If the Rays could force their eventual foes into a tiebreaker situation, it would mean back-to-back must-win games for that team. The Yankees, for instance, would start ace Gerrit Cole in a tiebreaker, then go to Corey Kluber or else lean on their bullpen for a wild-card game — all just to earn the opportunity to face a well-rested Tampa team.

“You’re talking about using more pitchers, not being able to rest guys that maybe need some rest going into a game or a series,” Cash said of how the various tiebreaker scenarios could have been a boon to the Rays. “So, yeah, havoc could create all those issues.”

The Yankees could lose and still advance — leaving their fate to the three concurrent games being waged in pursuit of the same goal. Boone said he’d be watching the out-of-town scoreboard closely, perhaps managing the late innings a little differently if the other three contenders fell behind, clearing a path for the Yankees to back into the playoffs.

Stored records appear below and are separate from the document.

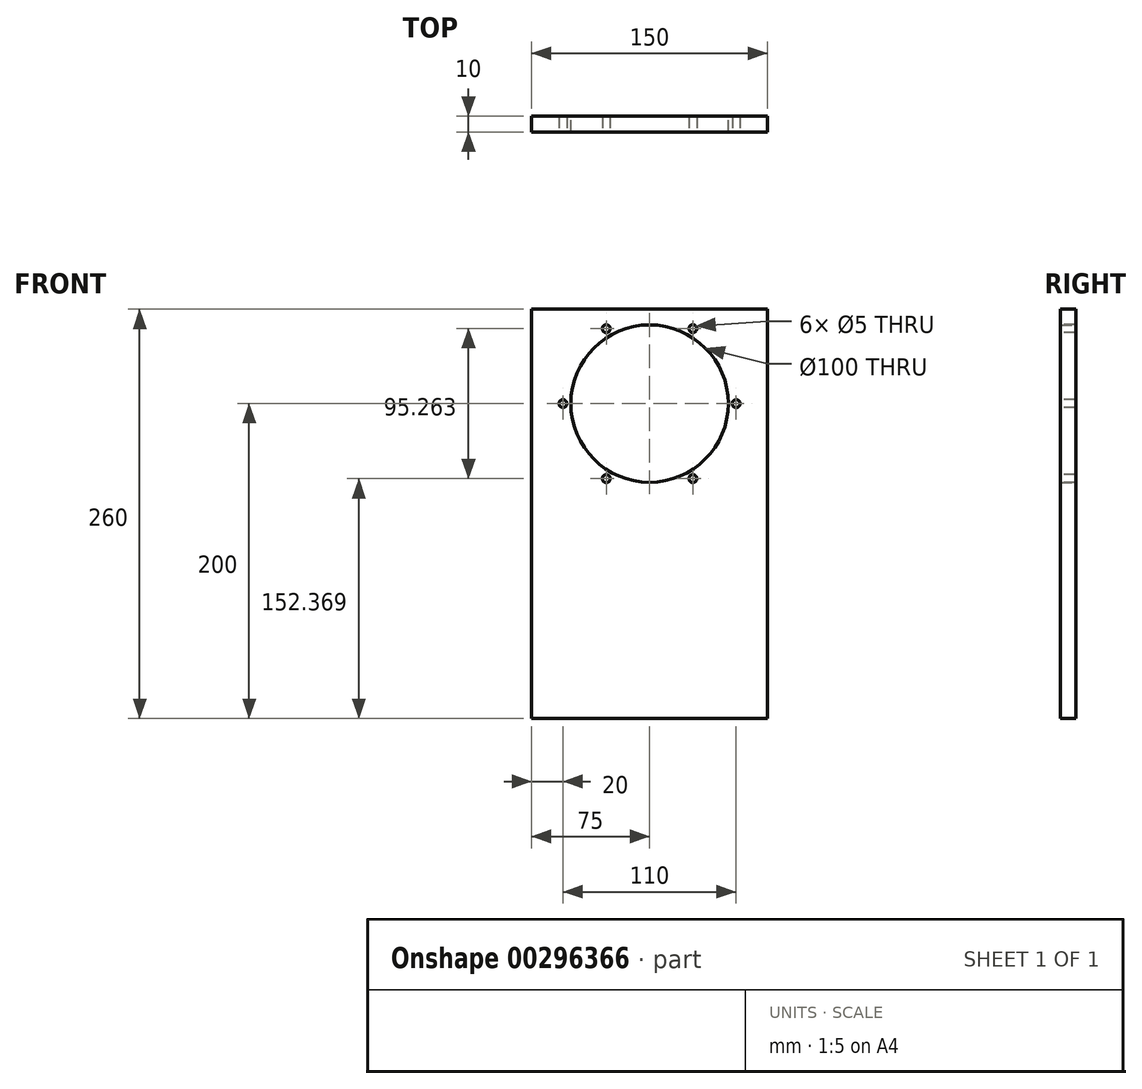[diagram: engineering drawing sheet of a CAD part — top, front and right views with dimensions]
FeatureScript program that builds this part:
annotation { "Feature Type Name" : "Feature", "Feature Type Description" : "" }
export const myFeature = defineFeature(function(context is Context, id is Id, definition is map)
    precondition{}
    {
        {
            var Q0;
            Q0=qCreatedBy(makeId("Front.planeOp"),FACE);
            var sketch = newSketch(context, id + "F0", { "sketchPlane" : qUnion([Q0])});
            skLineSegment(sketch, "E0", {"start": v(0, 0) * mm, "end": v(0, 400) * mm, "construction": true});
            skLineSegment(sketch, "E1.bottom", {"start": v(-75, 260) * mm, "end": v(75, 260) * mm});
            skLineSegment(sketch, "E1.top", {"start": v(-75, 0) * mm, "end": v(75, 0) * mm});
            skLineSegment(sketch, "E1.left", {"start": v(-75, 260) * mm, "end": v(-75, 0) * mm});
            skLineSegment(sketch, "E1.right", {"start": v(75, 260) * mm, "end": v(75, 0) * mm});
            skCircle(sketch, "E2", {"center": v(0, 200) * mm, "radius": 50 * mm});
            skSolve(sketch);
        }
        {
            var Q0;
            Q0 = qSketchRegion(id + "F0", true);
            extrude(context, id + "F1", {"entities" : qUnion([Q0]), "depth" : 10 * mm});
        }
        {
            var Q0;
            Q0=makeQuery(id+"F1.opExtrude","CAP_FACE",FACE,{"disambiguationData":[OSD([sQuery(id+"F0.wireOp",EDGE,"E1.bottom"),sQuery(id+"F0.wireOp",EDGE,"E1.top"),sQuery(id+"F0.wireOp",EDGE,"E1.left"),sQuery(id+"F0.wireOp",EDGE,"E1.right"),sQuery(id+"F0.wireOp",EDGE,"E2")])],"isStart":false});
            var sketch = newSketch(context, id + "F2", { "sketchPlane" : qUnion([Q0])});
            skCircle(sketch, "E3.cCircle", {"center": v(0, 200) * mm, "radius": 47.63 * mm, "construction": true});
            skLineSegment(sketch, "E3.0", {"start": v(27.5, 247.63) * mm, "end": v(55, 200) * mm});
            skLineSegment(sketch, "E3.1", {"start": v(55, 200) * mm, "end": v(27.5, 152.37) * mm});
            skLineSegment(sketch, "E3.2", {"start": v(27.5, 152.37) * mm, "end": v(-27.5, 152.37) * mm});
            skLineSegment(sketch, "E3.3", {"start": v(-27.5, 152.37) * mm, "end": v(-55, 200) * mm});
            skLineSegment(sketch, "E3.4", {"start": v(-55, 200) * mm, "end": v(-27.5, 247.63) * mm});
            skLineSegment(sketch, "E3.5", {"start": v(-27.5, 247.63) * mm, "end": v(27.5, 247.63) * mm});
            skPoint(sketch, "E3.0.midPoint", {"position": v(41.25, 223.82) * mm});
            skPoint(sketch, "E4", {"position": v(-27.5, 247.63) * mm});
            skPoint(sketch, "E5", {"position": v(27.5, 247.63) * mm});
            skPoint(sketch, "E6", {"position": v(55, 200) * mm});
            skPoint(sketch, "E7", {"position": v(27.5, 152.37) * mm});
            skPoint(sketch, "E8", {"position": v(-27.5, 152.37) * mm});
            skPoint(sketch, "E9", {"position": v(-55, 200) * mm});
            skSolve(sketch);
        }
        {
            var Q0;
            Q0=sQuery(id+"F2.wireOp",VERTEX,"E4");
            var Q1;
            Q1=sQuery(id+"F2.wireOp",VERTEX,"E5");
            var Q2;
            Q2=sQuery(id+"F2.wireOp",VERTEX,"E6");
            var Q3;
            Q3=sQuery(id+"F2.wireOp",VERTEX,"E7");
            var Q4;
            Q4=sQuery(id+"F2.wireOp",VERTEX,"E8");
            var Q5;
            Q5=sQuery(id+"F2.wireOp",VERTEX,"E9");
            var Q6;
            Q6=makeQuery(id+"F1.opExtrude","SWEPT_BODY",BODY,{"disambiguationData":[OSD([sQuery(id+"F0.wireOp",EDGE,"E1.bottom"),sQuery(id+"F0.wireOp",EDGE,"E1.top"),sQuery(id+"F0.wireOp",EDGE,"E1.left"),sQuery(id+"F0.wireOp",EDGE,"E1.right"),sQuery(id+"F0.wireOp",EDGE,"E2")])]});
            hole(context, id + "F3", {"style" : HoleStyle.SIMPLE, "endStyle" : HoleEndStyle.THROUGH, "standardTappedOrClearance" : lookupTablePath({ "standard" : "ISO", "engagement" : "75%", "pitch" : "1 mm", "size" : "M6", "type" : "Tapped" }), "standardBlindInLast" : lookupTablePath({ "standard" : "ISO", "engagement" : "75%", "pitch" : "1 mm", "size" : "M6", "type" : "Tapped" }), "holeDiameter" : 5 * mm, "showTappedDepth" : true, "tappedDepth" : 9.6 * mm, "tapClearance" : 3, "locations" : qUnion([Q0, Q1, Q2, Q3, Q4, Q5]), "scope" : qUnion([Q6]), "majorDiameter" : 6 * mm});
        }
    });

Or they could win. A win would mean a guaranteed wild-card spot — even if their opponents were still knotted together — and no tiebreaker to rush off to. A win and they could catch their breath tomorrow, reserve Cole for the wild-card game. A win would mean that, in a year where they were expected to be one of the best teams in baseball, at least they wouldn’t miss the postseason entirely.

To win, though, they would need to score.

Yankees emerge with a fresh start

At 3:19 p.m., Judge grounded into a double play to end the bottom of the first inning, erasing Anthony Rizzo, who had been hit by a pitch. At the same time, Blue Jays leadoff man George Springer was hitting a home run in Toronto. An hour later, he’d add a grand slam to ensure the Yankees wouldn’t coast to a wild card on the virtue of collective failure.

Rizzo was one of just three baserunners the Yankees managed in the first eight innings against a cavalcade of Rays pitchers, led by veteran starter Michael Wacha — who needed 56 pitches to get through five scoreless innings against a New York lineup that showed maddeningly inconsistent flashes of its powerhouse potential this season.

But the Rays didn’t score either. Six Yankees pitchers combined for a five-hit shutout and shortstop Gio Urshela sprinted full speed into the visiting dugout for a terrifying, inning-ending catch that jolted the crowd awake and put a spark in the Yankees.

“A 0-0 game and it was this awesome, edge-of-your-seat kind of game,” Boone said.

Spoken like someone who came out on top.

In the end, the Yankees scratched together a single run on a couple of hits off a team that has looked better than them all season. Along with 91 other wins, it’s all they needed for their fifth consecutive postseason berth. Elsewhere, the Mariners’ magical late-season surge ended with a loss. The Blue Jays demonstrated the kind of power that ensures they will be missed on the national stage this month. And the Red Sox got a late go-ahead homer to ensure the season ended Sunday and the Yankees will have to survive a rival match in Boston if they want to see the Rays again this year.

“Now the season begins,” Judge said. “All that other stuff, those 162, that was spring training. Now it’s time to get to the regular season and get this thing rolling.”